Resample method for Over Sampling Minority Class
The idea is to oversample the data related to minority class using replacement. One of the parameter is replace and other one is n_samples which relates to number of samples to which minority class will be oversampled. In addition, you can also use stratify to create sample in the stratified fashion. Once the sampling is done, the balanced dataset is created by appending the oversampled dataset. Here is the code representing the following aspects:
- Oversampling of minority class
- Creating balanced data set by appending the oversampled dataset
import numpy as np
from sklearn.utils import resample
#
# Create oversampled training data set for minority class
#
X_oversampled, y_oversampled = resample(X_imbalanced[y_imbalanced == 0],
y_imbalanced[y_imbalanced == 0],
replace=True,
n_samples=X_imbalanced[y_imbalanced == 1].shape[0],
random_state=123)
#
# Append the oversampled minority class to training data and related labels
#
X_balanced = np.vstack((X[y == 1], X_oversampled))
y_balanced = np.hstack((y[y == 1], y_oversampled))
Once balanced dataset is created using oversampling of minority class, the model training is carried out in the usual manner. Here is the rest of the code for training. Note that the code below used the following steps for training and scoring the model:
- Creating training and test split
- Create the pipeline
- Create a randomized search (RandomizedSearchCV) for model tuning
- Fit the randomizedSearchCV estimator
- Score the model
from sklearn.model_selection import train_test_split
from sklearn.preprocessing import StandardScaler
from sklearn.linear_model import LogisticRegression
from sklearn.pipeline import make_pipeline
from sklearn.metrics import accuracy_score
from sklearn.model_selection import RandomizedSearchCV
import scipy as sc
#
# Create training and test split using the balanced dataset
# created by oversampling
#
X_train, X_test, y_train, y_test = train_test_split(X_balanced, y_balanced, test_size=0.3,
random_state=1, stratify=y_balanced)
#
# Create the pipeline
#
pipeline = make_pipeline(StandardScaler(), LogisticRegression(random_state=1))
#
# Create the randomized search estimator
#
param_distributions = [{'logisticregression__C': sc.stats.expon(scale=100)}]

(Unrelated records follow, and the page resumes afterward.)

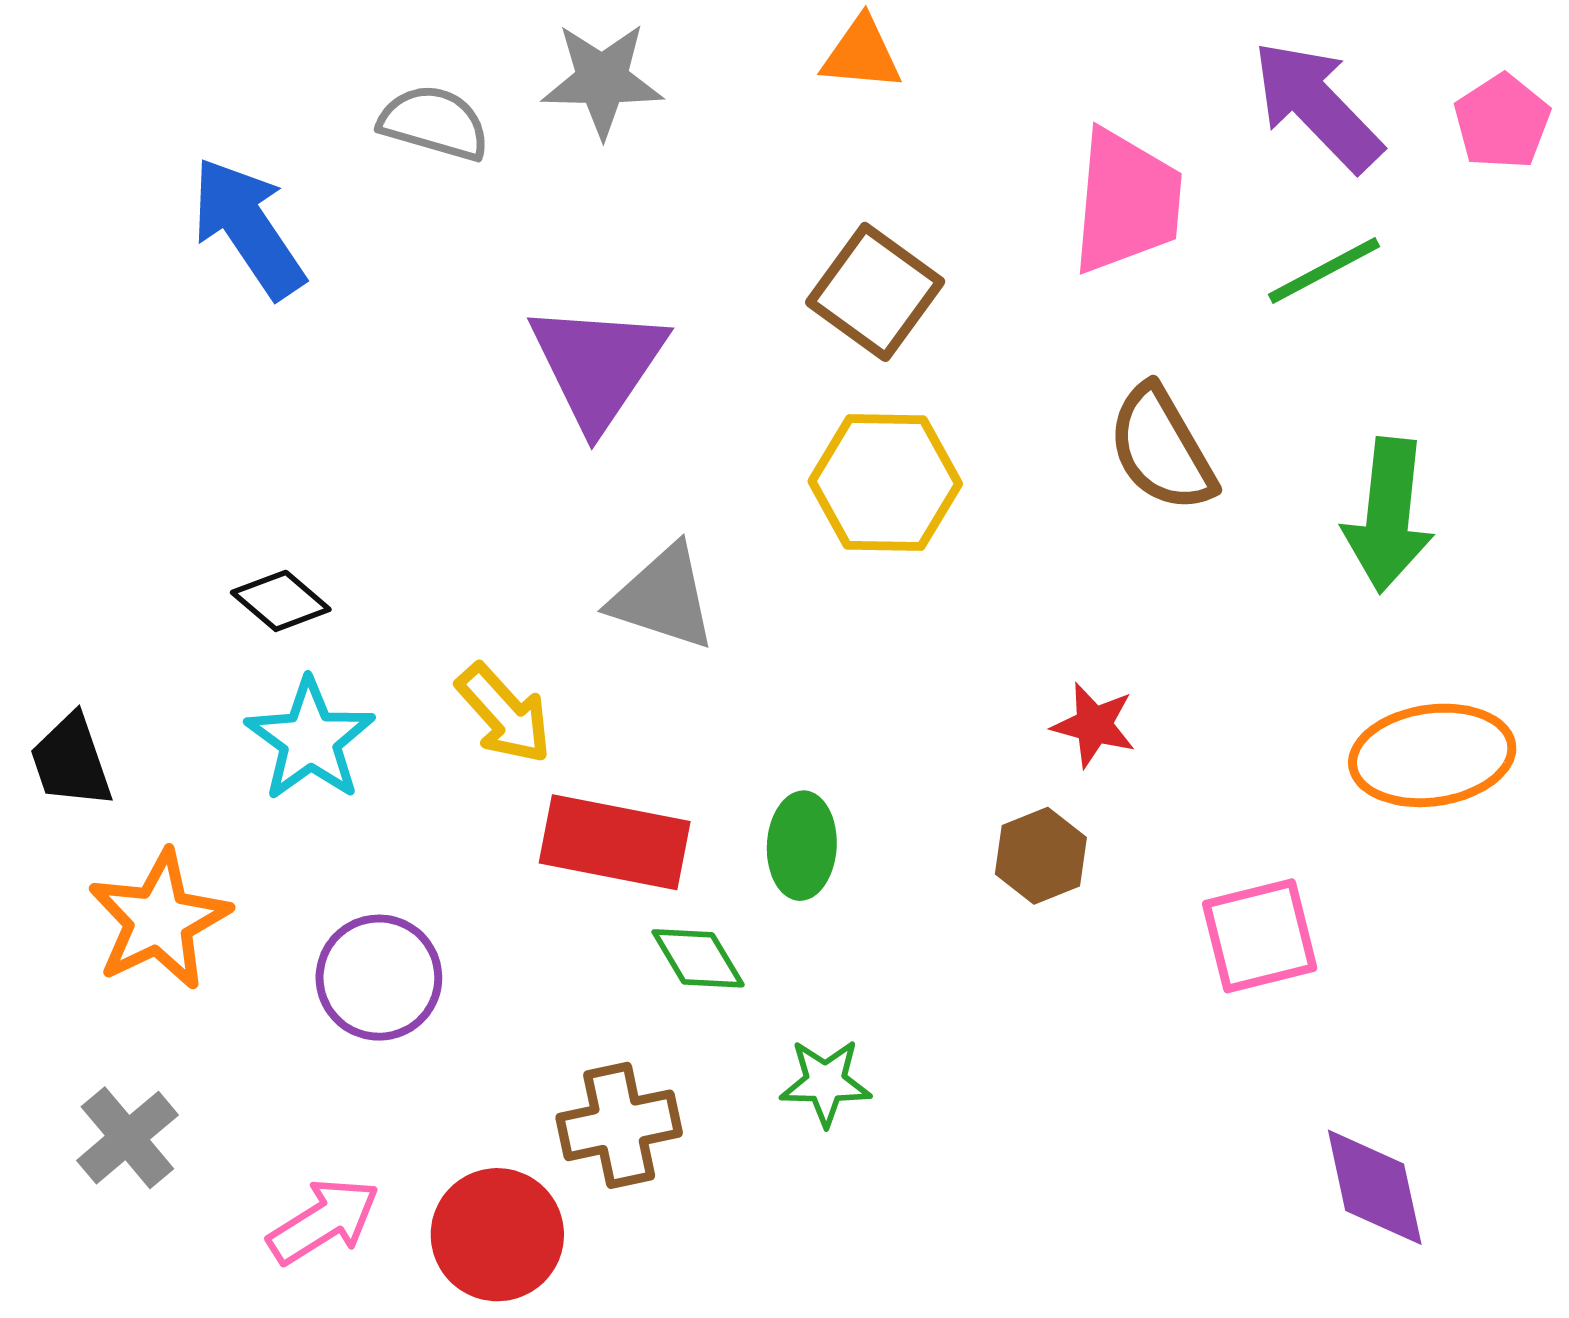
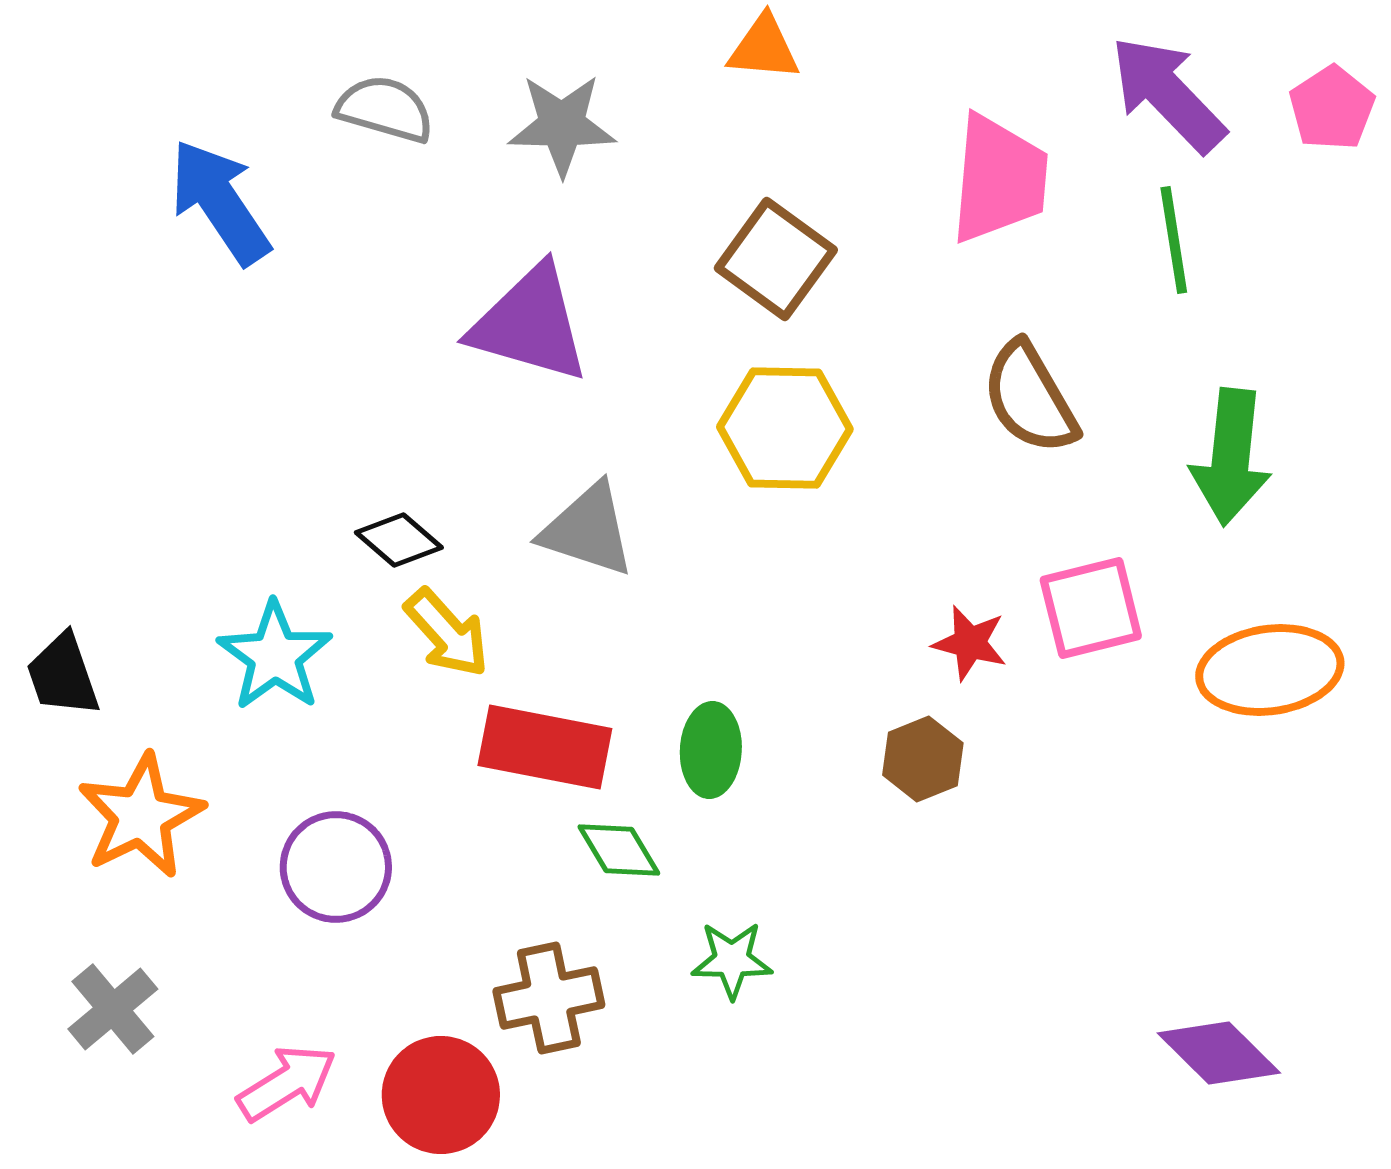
gray star: (602, 80) -> (562, 125), moved
green line: (1324, 271) -> (1174, 240), turned -71
purple triangle: (598, 365) -> (530, 324), turned -48
black diamond: (281, 601) -> (399, 540), moved
pink square: (1260, 936) -> (1091, 608), moved
purple diamond: (1375, 1187) -> (1219, 1053), turned -33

rs = RandomizedSearchCV(estimator=pipeline, param_distributions = param_distributions,
cv = 10, scoring = 'accuracy', refit = True, n_jobs = 1,
random_state=1)
#
# Fit the model
#
rs.fit(X_train, y_train)
#
# Score the model
#
print('Best Score:', rs.best_score_, '\nBest Params:', rs.best_params_)
print('Test Accuracy: %0.3f' % rs.score(X_test, y_test))
Resample method for Under Sampling Majority Class
In this section, you will learn aboout how to use resample method to undersample the majority class. Here is the code for undersampling the majority class. In the code below, the majority class (label as 1) is downsampled to size 30 of minority class using the parameter, n_samples=X_imbalanced[y_imbalanced == 0].shape[0]
X_undersampled, y_undersampled = resample(X_imbalanced[y_imbalanced == 1], y_imbalanced[y_imbalanced == 1],
replace=True,
n_samples=X_imbalanced[y_imbalanced == 0].shape[0],
random_state=123)
Once that is done, the new balanced training / test data set is created and then training and test split get created using the following code.
#
# Create balanced training / test data set using undersampled majority class records
#
X_balanced = np.vstack((X_imbalanced[y_imbalanced == 0], X_undersampled))
y_balanced = np.hstack((y_imbalanced[y_imbalanced == 0], y_undersampled))
#
# Create training and test data split
#
X_train, X_test, y_train, y_test = train_test_split(X_balanced, y_balanced, test_size=0.3,
random_state=1, stratify=y_balanced)
The above can be following by usual code for training and scoring the model.
Conclusions
Here is what you learned about using Sklearn.utils resample method for creating balanced data set from imbalanced dataset.
- Sklearn.utils resample method can be used to tackle class imbalance in the imbalanced dataset.
- Sklearn.utils resample can be used to do both – Under sample the majority class records and oversample minority class records appropriately.
Upsampling should only occur on the training set, otherwise resampled training data may also appear in the test dataset.